The other week I started reading “The Universal Christ” by Fr. Richard Rohr. This is my first time reading Rohr (I know! I’m late to the party) and I’m enjoying it! There was one quote, though, that stopped me in my tracks. He was talking about the limits of certain types of theology, those that he says see salvation as a “private evacuation plan” to Heaven. Then he says about those who hold to that type of theology:

“The current world has largely been taken for granted or ignored , unless it could be exploited for our individual benefit. Why would people with such a belief ever feel at home in Heaven? They didn’t even practice for it! Nor did they ever learn how to feel at home on earth.”

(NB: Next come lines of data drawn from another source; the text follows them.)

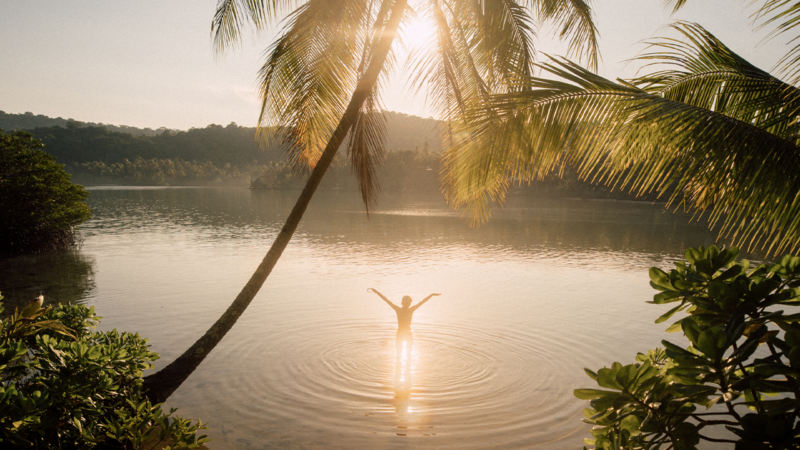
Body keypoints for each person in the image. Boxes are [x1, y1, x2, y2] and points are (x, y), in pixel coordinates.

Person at [368, 288, 440, 352]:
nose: (407, 304)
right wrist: (376, 292)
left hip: (404, 333)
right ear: (403, 302)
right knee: (403, 353)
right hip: (404, 333)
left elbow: (423, 301)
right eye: (407, 303)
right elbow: (386, 300)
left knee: (404, 354)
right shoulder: (405, 310)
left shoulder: (402, 310)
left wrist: (431, 295)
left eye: (408, 303)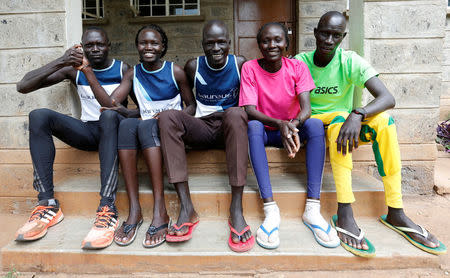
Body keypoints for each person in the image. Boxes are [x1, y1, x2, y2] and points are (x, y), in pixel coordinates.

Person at [295, 11, 446, 256]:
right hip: (313, 127)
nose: (329, 40)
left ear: (342, 37)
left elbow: (387, 98)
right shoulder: (300, 61)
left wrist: (359, 113)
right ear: (315, 33)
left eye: (336, 35)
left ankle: (396, 211)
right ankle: (345, 212)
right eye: (324, 33)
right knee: (338, 119)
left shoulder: (349, 61)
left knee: (385, 122)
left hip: (344, 125)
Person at [15, 27, 133, 250]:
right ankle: (47, 204)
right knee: (38, 116)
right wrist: (62, 61)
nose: (95, 49)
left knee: (109, 116)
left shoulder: (122, 69)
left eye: (100, 44)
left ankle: (107, 207)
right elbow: (23, 86)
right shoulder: (75, 70)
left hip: (115, 134)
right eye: (89, 46)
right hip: (88, 132)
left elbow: (136, 107)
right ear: (82, 48)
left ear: (109, 46)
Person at [239, 22, 339, 250]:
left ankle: (313, 209)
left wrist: (291, 126)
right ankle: (270, 209)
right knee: (252, 126)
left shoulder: (297, 68)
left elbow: (306, 109)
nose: (271, 44)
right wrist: (279, 124)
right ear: (259, 45)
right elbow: (250, 110)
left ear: (287, 43)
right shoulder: (250, 68)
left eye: (277, 40)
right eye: (265, 40)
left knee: (313, 125)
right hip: (267, 131)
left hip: (292, 131)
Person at [158, 20, 254, 252]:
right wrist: (174, 122)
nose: (216, 48)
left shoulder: (240, 64)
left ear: (230, 43)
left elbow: (248, 103)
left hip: (230, 128)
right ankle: (186, 206)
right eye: (210, 43)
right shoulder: (193, 66)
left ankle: (236, 209)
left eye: (221, 42)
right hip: (202, 126)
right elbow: (190, 105)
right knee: (168, 116)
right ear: (202, 45)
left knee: (234, 113)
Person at [100, 24, 195, 248]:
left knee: (143, 126)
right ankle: (135, 210)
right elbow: (111, 102)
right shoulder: (133, 73)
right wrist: (120, 108)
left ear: (163, 47)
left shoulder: (176, 71)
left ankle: (160, 210)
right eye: (143, 43)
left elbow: (191, 106)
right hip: (146, 127)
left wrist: (172, 117)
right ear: (137, 47)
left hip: (169, 131)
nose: (148, 47)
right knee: (126, 126)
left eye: (154, 43)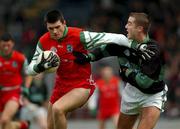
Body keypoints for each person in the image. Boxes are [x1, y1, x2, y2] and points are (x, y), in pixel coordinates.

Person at [26, 9, 154, 129]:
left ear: (64, 23)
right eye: (51, 29)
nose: (54, 32)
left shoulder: (79, 36)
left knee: (57, 109)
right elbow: (29, 70)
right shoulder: (44, 41)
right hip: (60, 87)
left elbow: (115, 38)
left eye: (57, 27)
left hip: (81, 86)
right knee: (50, 126)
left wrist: (140, 46)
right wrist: (39, 67)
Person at [73, 12, 168, 129]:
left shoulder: (153, 50)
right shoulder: (124, 42)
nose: (126, 26)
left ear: (139, 28)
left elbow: (145, 83)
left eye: (129, 24)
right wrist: (89, 57)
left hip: (153, 95)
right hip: (131, 92)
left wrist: (126, 71)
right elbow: (104, 50)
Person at [0, 33, 32, 129]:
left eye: (8, 45)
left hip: (14, 93)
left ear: (13, 44)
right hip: (1, 93)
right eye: (3, 45)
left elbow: (29, 74)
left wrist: (26, 88)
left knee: (4, 120)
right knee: (5, 125)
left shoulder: (20, 58)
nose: (6, 48)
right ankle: (22, 125)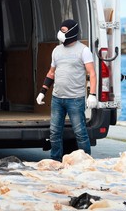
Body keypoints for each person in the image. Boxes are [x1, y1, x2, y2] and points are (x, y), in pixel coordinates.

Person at [36, 19, 97, 162]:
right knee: (54, 133)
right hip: (57, 99)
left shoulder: (83, 50)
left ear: (72, 32)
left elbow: (92, 73)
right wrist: (42, 92)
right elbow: (51, 73)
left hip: (75, 99)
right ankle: (55, 161)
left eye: (63, 31)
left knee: (80, 132)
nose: (60, 33)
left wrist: (92, 95)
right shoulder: (56, 50)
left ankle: (86, 162)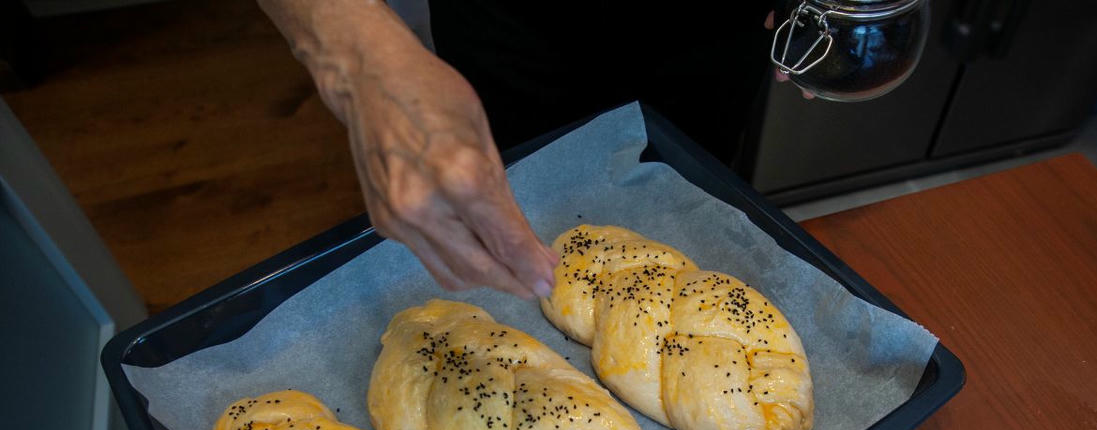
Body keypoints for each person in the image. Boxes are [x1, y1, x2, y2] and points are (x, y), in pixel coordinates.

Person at [257, 1, 781, 297]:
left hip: (725, 30)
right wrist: (356, 58)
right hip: (514, 19)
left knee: (695, 202)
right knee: (495, 216)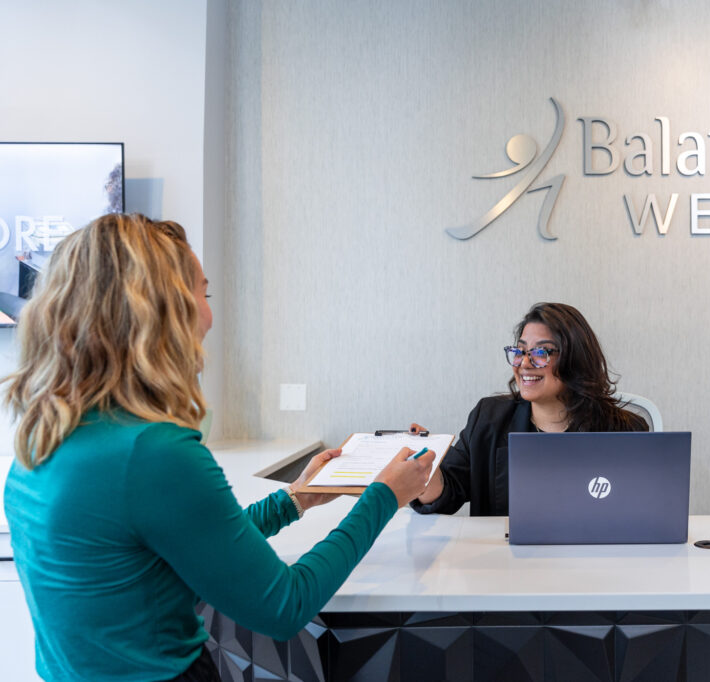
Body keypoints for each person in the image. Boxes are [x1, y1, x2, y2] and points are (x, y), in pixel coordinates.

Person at [2, 213, 435, 682]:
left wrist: (297, 498)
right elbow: (284, 606)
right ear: (159, 308)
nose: (209, 315)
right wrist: (384, 497)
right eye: (202, 294)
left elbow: (190, 547)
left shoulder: (44, 436)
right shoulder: (154, 452)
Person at [410, 301, 647, 517]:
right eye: (520, 351)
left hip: (594, 559)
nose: (524, 364)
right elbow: (447, 495)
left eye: (541, 353)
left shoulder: (626, 430)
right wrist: (426, 470)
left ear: (575, 360)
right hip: (508, 560)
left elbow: (640, 511)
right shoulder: (489, 418)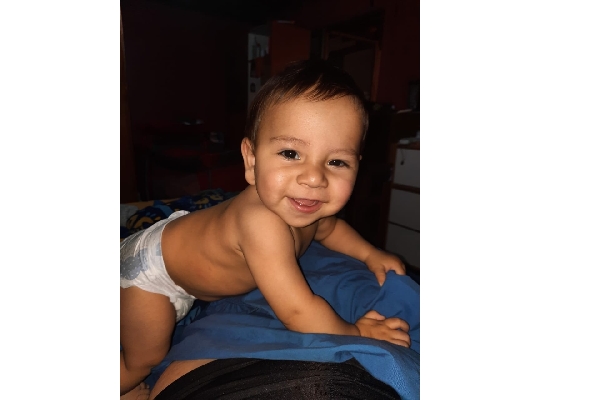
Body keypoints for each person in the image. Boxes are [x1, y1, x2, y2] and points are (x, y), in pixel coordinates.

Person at [120, 59, 409, 396]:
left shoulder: (306, 206)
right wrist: (357, 333)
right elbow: (298, 311)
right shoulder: (261, 223)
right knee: (144, 359)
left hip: (185, 256)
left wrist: (370, 254)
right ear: (251, 159)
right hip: (152, 275)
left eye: (336, 162)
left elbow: (330, 230)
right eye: (291, 153)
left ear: (357, 166)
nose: (314, 177)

This was definitely my experience of faith growing up, but even beyond that, I think his statement is about much more than just those with a particular type of faith and theology: his idea about practicing is what stopped me in my tracks. I think a lot about how we’re working to make the world better. What are we doing to change things? How are we standing in solidarity with the most marginalized? How are we pushing for things to be different? I think, too, about joy or rest or peace in the midst of that work. But I rarely think about what it means to PRACTICE living in the world I want to live in.

What does this practice look like? How do we acclimate our bodies to this new way of living and being? 

Yes, this is an act of imagination, but it’s also an act of embodiment. It’s not just about thinking how the new world will be, it’s about creating real, tangible moments, right here and now, where we can live as if it were already so. 

How do we practice a world where everyone is at peace? How do we practice a world where everyone is fed? How do we practice a world where there’s enough to go around? How do we practice a world where there is freedom? 

I’m sitting with these questions and I’m going to be trying to find some answers, some adventures, that I can try. My first thought is that this practice, like so many other practices, starts small. It starts with me, my family, my neighborhood. It starts with what I can do with what I already have. 

I just need to start practicing. I hope you’ll join me.